┏━━
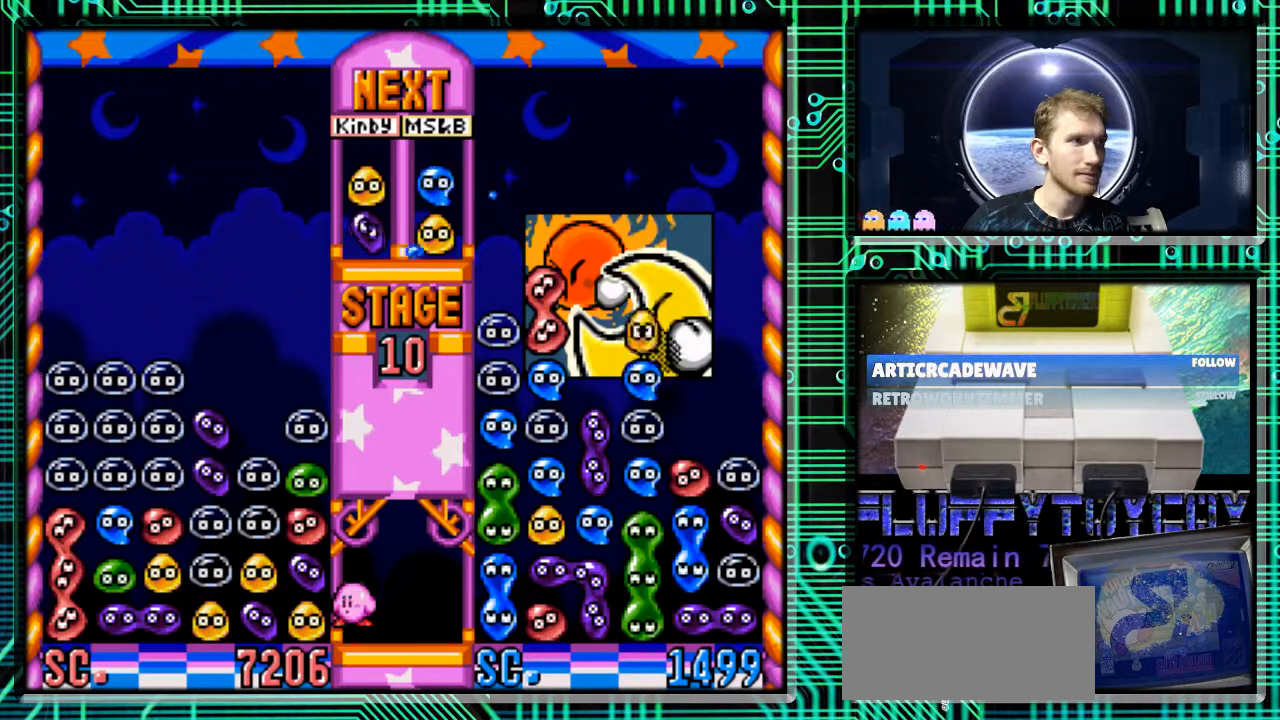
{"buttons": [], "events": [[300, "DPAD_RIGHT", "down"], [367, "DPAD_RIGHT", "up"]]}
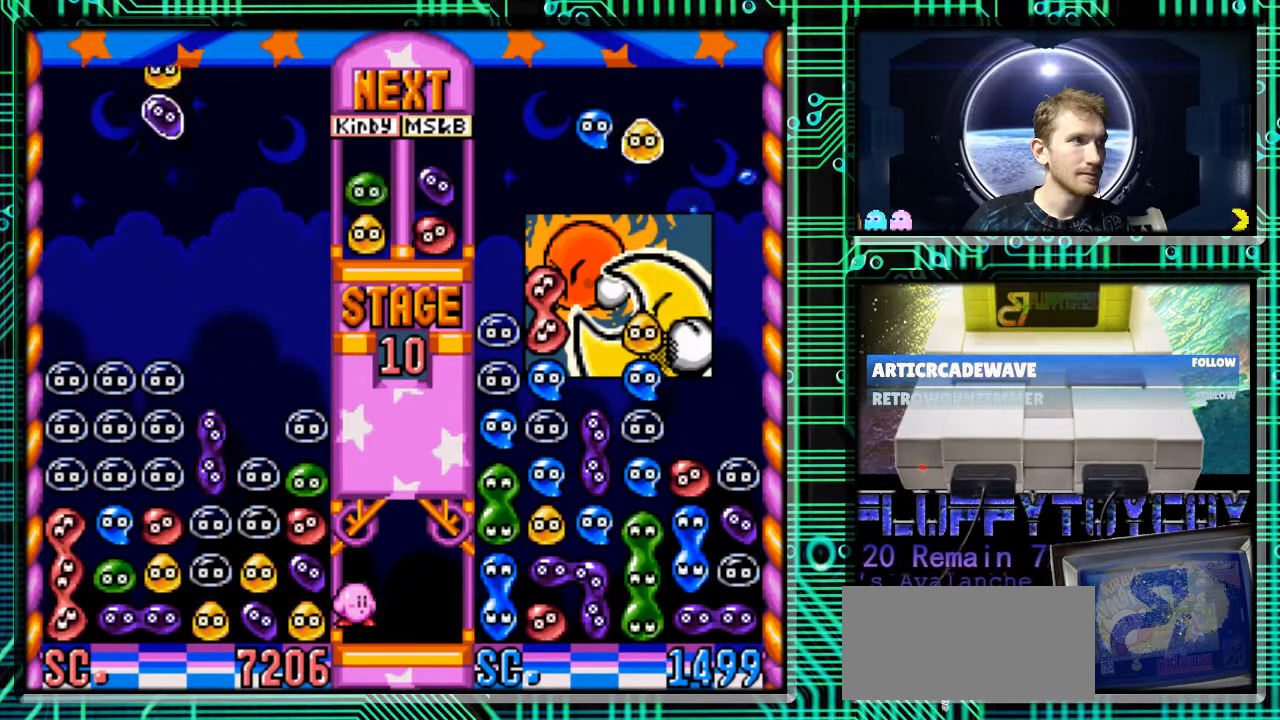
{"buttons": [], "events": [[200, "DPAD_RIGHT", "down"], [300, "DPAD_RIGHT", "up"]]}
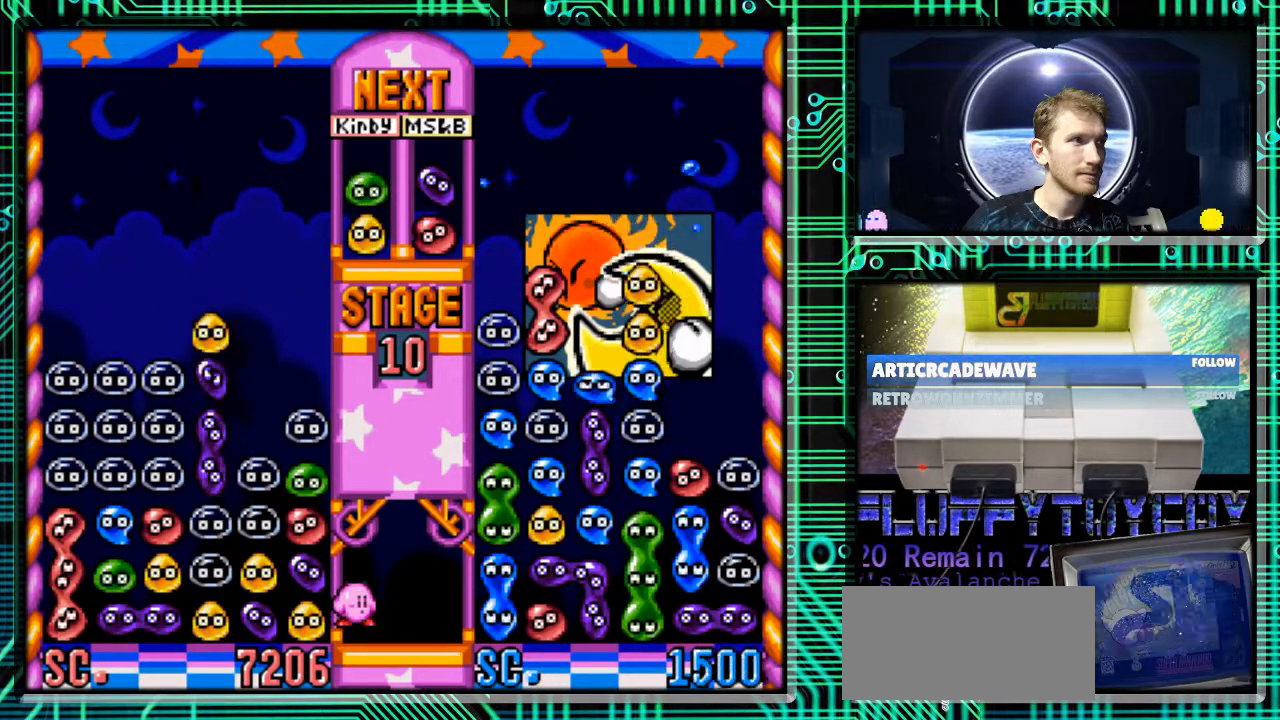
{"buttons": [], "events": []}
┗━━
┏━━
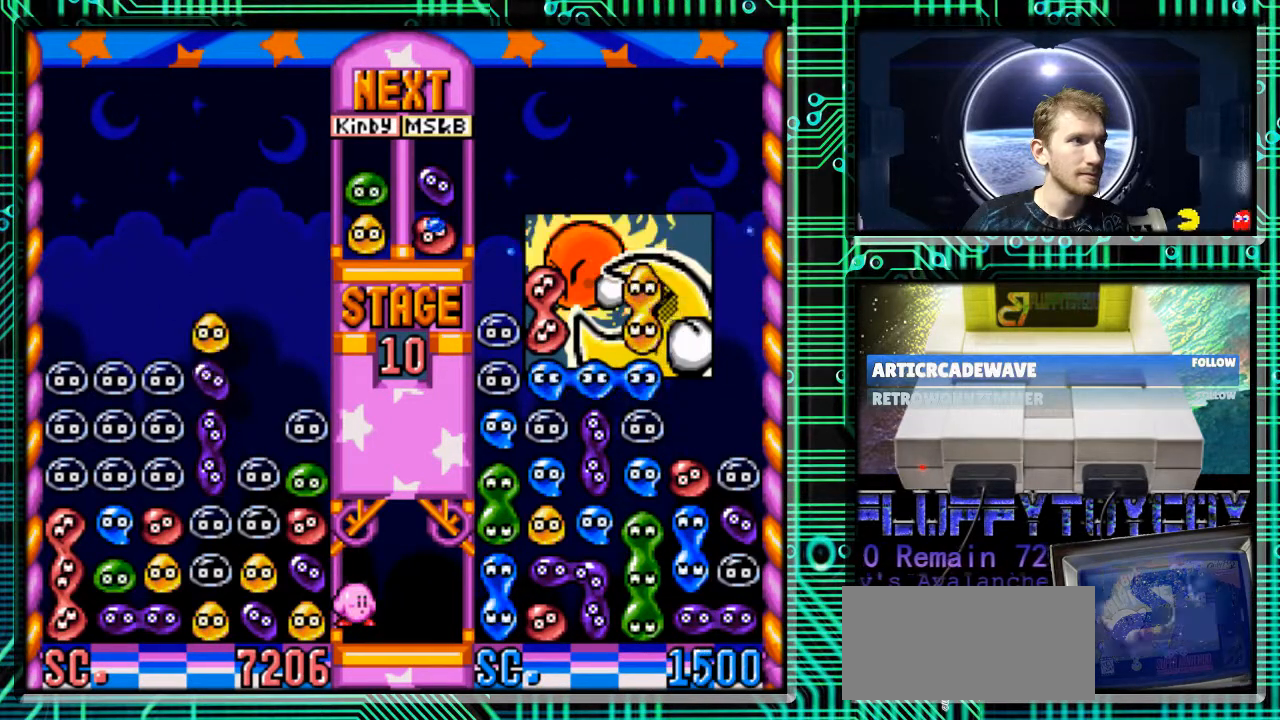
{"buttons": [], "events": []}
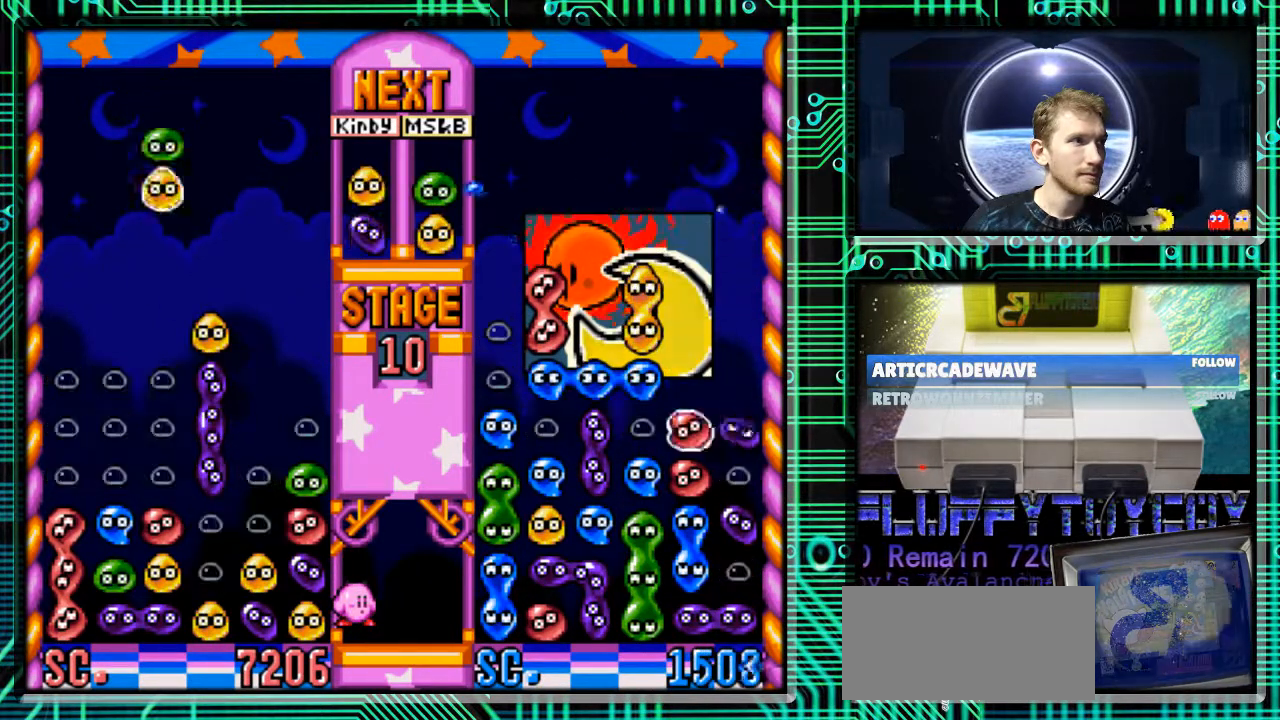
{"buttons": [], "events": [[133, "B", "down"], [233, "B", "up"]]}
┗━━
» REQUIRED WORK
Please go line by line through the records above, copying each one that holds the string "down".

» EXERCISE OUTPUT
{"buttons": [], "events": [[300, "DPAD_RIGHT", "down"], [367, "DPAD_RIGHT", "up"]]}
{"buttons": [], "events": [[200, "DPAD_RIGHT", "down"], [300, "DPAD_RIGHT", "up"]]}
{"buttons": [], "events": [[133, "B", "down"], [233, "B", "up"]]}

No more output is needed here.